We explain what the water cycle is and the different stages it presents. Also, what are its characteristics and importance?
What is the water cycle?
The water cycle or hydrological cycle is the process by which water circulates through the different components of the hydrosphere . The hydrosphere is made up of oceans , rivers , seas, clouds, rain, glaciers, and other media in which water accumulates in its different states.
In the water cycle, water changes state, going from the liquid to the gaseous state and vice versa, and from the liquid to the solid state. state and vice versa.
Being a cycle, it is a process without beginning or end . Therefore, any point can be chosen to describe the beginning of the cycle. For example, all of the following possibilities are correct:
- the water of a lake evaporates, then condenses into clouds, and then precipitates back into the lake.
- The gaseous water in the air condenses into clouds if the temperature drops. drops it solidifies and precipitates as hail and accumulates as ice.
- Groundwater is absorbed by plants and then expelled into the air through transpiration, in a gaseous state it condenses in the air and precipitates and then infiltrates again into underground layers of the soil .
Characteristics of the Water Cycle :
Evaporation and transpiration
Living organisms release water into the atmosphere in various ways.
Water can pass into the air from the atmosphere in a gaseous state from two sources:
- Surface water currents and water mirrors. Liquid water in nature always contains multiple organic and inorganic substances. However, when it evaporates, it does so in the form of a pure molecule . Therefore, evaporation is a natural way of purifying water.
- Perspiration. Living things use water to carry out their metabolism. While many plants can use salt water, most animals , including humans, consume fresh water, that is, that found in rivers and lakes. This water is expelled by organisms either in the form of waste (the urine of animals, which returns to underground or surface currents) or in the form of perspiration. That is, organisms expel water into the atmosphere. in various ways:
- animal sweating
- plant transpiration
Water in the atmosphere condenses into clouds or mist.
Rain is formed by the union of drops that form individually visible drops.
The tiny droplets that form the clouds require a specific temperature and pressure range to remain suspended in the air. When the temperature or pressure decreases, these tiny droplets fall to the ground in the form of:
- rain . The drops come together to form other larger drops, individually visible
- Snow. The drops solidify into groups that form snowflakes.
- Hail. The drops solidify into larger groups, forming ice blocks that fall faster due to their weight.
Runoff is a force that modifies the terrain by causing erosion.
Runoff refers to all the ways in which liquid water slides downhill on the surface of the earth. That is, it refers to streams and rivers .
Runoff is a force that modifies the terrain by causing erosion . That is why most rivers and streams, even seasonal ones, have a marked channel not only on the ground but can also erode rigid surfaces such as stone.
Surface currents also fulfill a biological function , not only because they house plants and animals, but also because they transport organic sediments that are used by various organisms as food or dissemination of their species.
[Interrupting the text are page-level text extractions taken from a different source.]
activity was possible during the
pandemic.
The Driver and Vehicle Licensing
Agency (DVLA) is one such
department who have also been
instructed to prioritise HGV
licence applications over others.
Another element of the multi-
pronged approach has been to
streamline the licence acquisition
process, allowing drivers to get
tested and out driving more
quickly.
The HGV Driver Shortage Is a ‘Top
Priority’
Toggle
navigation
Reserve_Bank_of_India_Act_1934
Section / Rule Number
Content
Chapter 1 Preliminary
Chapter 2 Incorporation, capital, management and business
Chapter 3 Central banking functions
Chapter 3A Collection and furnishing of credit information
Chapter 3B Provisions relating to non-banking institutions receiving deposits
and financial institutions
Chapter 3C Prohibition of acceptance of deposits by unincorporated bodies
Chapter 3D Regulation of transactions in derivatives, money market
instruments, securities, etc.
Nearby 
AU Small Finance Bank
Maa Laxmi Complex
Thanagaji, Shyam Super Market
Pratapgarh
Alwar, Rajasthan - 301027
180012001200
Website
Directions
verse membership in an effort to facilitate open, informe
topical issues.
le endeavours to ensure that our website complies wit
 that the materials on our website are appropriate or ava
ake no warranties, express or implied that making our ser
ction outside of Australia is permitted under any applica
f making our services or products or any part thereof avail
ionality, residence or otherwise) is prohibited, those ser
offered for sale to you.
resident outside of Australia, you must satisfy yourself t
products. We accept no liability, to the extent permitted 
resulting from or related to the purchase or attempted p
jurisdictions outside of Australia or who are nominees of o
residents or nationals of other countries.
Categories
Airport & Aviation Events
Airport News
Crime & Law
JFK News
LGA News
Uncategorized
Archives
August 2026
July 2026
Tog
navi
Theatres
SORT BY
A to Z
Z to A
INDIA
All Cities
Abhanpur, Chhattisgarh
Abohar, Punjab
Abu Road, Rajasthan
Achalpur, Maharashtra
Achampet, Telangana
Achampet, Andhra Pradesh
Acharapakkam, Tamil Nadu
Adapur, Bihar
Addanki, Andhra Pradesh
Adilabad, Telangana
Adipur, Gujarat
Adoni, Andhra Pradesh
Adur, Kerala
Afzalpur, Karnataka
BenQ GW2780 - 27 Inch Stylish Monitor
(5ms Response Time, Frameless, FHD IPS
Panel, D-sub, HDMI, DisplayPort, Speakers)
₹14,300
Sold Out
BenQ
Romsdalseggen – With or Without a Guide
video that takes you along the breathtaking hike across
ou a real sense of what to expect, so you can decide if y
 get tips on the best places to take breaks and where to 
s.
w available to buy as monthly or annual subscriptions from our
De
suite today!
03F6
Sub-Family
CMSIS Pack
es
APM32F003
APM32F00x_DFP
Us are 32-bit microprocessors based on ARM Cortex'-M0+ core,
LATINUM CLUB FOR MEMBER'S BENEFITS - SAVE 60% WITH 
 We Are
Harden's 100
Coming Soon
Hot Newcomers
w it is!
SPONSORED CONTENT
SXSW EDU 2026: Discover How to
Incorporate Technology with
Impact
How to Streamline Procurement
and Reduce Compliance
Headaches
For these reasons, it is of central importance to ecosystems that these streams are not polluted. In addition, the runoff is fresh water , that is, if it is not contaminated, it is drinking water for humans and other animals.
Stored fresh water
The accumulations of fresh water on the surface are ecosystems where plant and animal organisms coexist. . The fresh water they contain comes from rivers, streams, underground sources and rain.
They may be:
- Lakes. Although it is imperceptible, the lakes have a current, since in addition to receiving water, they have an outlet, forming small streams or even rivers.
- Lagoons. The water has no current, that is, it remains stagnant.
Ice and snow
If a cloud is less than 0°C and low, snowflakes form.
Water turns into ice or snow through the solidification process : when the temperature is below 0 degrees, water turns into ice.
However, if a cloud finds a temperature below 0 degrees at low altitude, snowflakes form, which accumulate on the ground when falling . For snow or ice to accumulate, the ambient temperature where it falls must also be less than 0 degrees.
Various types of soil are porous, that is, there are gaps between their molecules through which water can pass . . The more porous the soil, the more water will infiltrate, passing to underground layers.
Another factor that affects infiltration is soil moisture : when the soil is completely wet and does not have more porous underground layers, water accumulates on the surface.
Beneath the earth there is an erosion of water currents similar to that carried out by runoff on the surface. True underground currents are formed but also storages , either due to the humidity of the substrate, which can be used by the plants, or by forming deposits.
Springs and groundwater discharge
Springs can be sources of drinking water.
The springs are the outlet of underground currents to the surface or to areas near the surface, which can be used by animals. Since this water has been filtered through the various layers of soil, springs can be sources of drinking water.
On the other hand, underground currents can flow into rivers, lakes or seas , without even coming to the surface.
Seas and oceans
The seas and oceans are the largest reservoir of water on the planet , with approximately 97% of the world’s amount of water . However, it is important to point out that this water is not drinkable for humans since it is salt water.